Гетман Сапега собирал в Лидском замке полковников, и Юрий, получив вызов в Лиду, почувствовал, что непременно увидит там Стася Решку. Бог сведет. Хоть Стась и не полковник, и не в войске, и нет у него в Лиде двора, и владение его может лежать на краю Лидского повета, в такой дальности от центра, что, кроме как на Пасху, он в Лиду не выберется, все равно сейчас окажется он в городе, и предстоит им увидеть друг друга и заговорить. Неделю прожил Юрий в Лиде, проводя дни в замке, вечера в корчме, и в последний день, буквально накануне отъезда предчувствие его осуществилось. Выехав из замковых ворот, увидал он телегу, в ней бородатого возчика и молодую пани, похоже, беременную, а рядом с телегой рысил довольный Стась Решка, и сабля в новых дорогих ножнах весело била его по сапогу.

- Стась! - радостно крикнул Юрий.

Приятель обернулся, глаза его зажглись счастливым светом, но тотчас и погасли, улыбка сошла с лица, и пану Юрию стало очевидно, что товарищ ничуть не рад, даже наоборот, удручен этим нечаянным свиданием и, сдается, клянет себя, что оказался здесь в эту минуту.

- Здравствуй, пан Юрий, - ответил Решка, давя тяжелый вздох.

- Ну, как ты, пан Стась? - спрашивал Юрий, подъезжая и с любопытством поглядывая на блеклую, болезненного вида паненку.

- Жив, слава богу, - отвечал Решка. - Женился. Вот едем с женой в костел. Барбара, - позвал он жену, - это пан Юрий Матулевич - мой полковник и старый друг.

Голубые глазки глянули на Юрия, как ему показалось, с испугом, и пухлые по-детски губы едва слышно прошептали: "День добрый!" А верно, подумал Юрий, ощущая на сердце холодок одиночества, Стась и жене рассказал мою тайну. Вот пани и сжалась при виде злодея...

- И я в костел, - сказал Юрий, решив заказать поминанье по Эвке.

Помолились, оставили пани Решку на костельной лавке слушать орган и направились в корчму. Пан Юрий видел, что Стась идет с ним и садится за стол по принуждению; прочитывалось у него на лице желание отказаться от выпивки и беседы, но не мог он произнести решительное слово. Шляхты в корчме было густо, шум стоял, как на рынке, приходилось чуть ли не кричать.
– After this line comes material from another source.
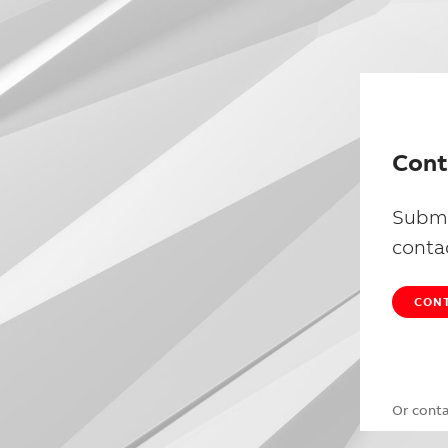
Cont
Submi
conta
CONT
Or cont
Наконец корчмарь принес штоф и кружки. Выпили, и пришла ясность, что не о чем говорить. Обоим стало плохо, тягостно; молчание угнетающе нависало, и Стась не выдержал:

- Прости меня, пан Юрий!

- За что? - спросил Юрий.

- Ну за то... что сказал пану Адаму...

- Что же ты сбежал тогда, Стась?

- Понял, что зовешь на саблях биться.

- Побоялся?

- Подумал: зарубишь - еще тебе один грех.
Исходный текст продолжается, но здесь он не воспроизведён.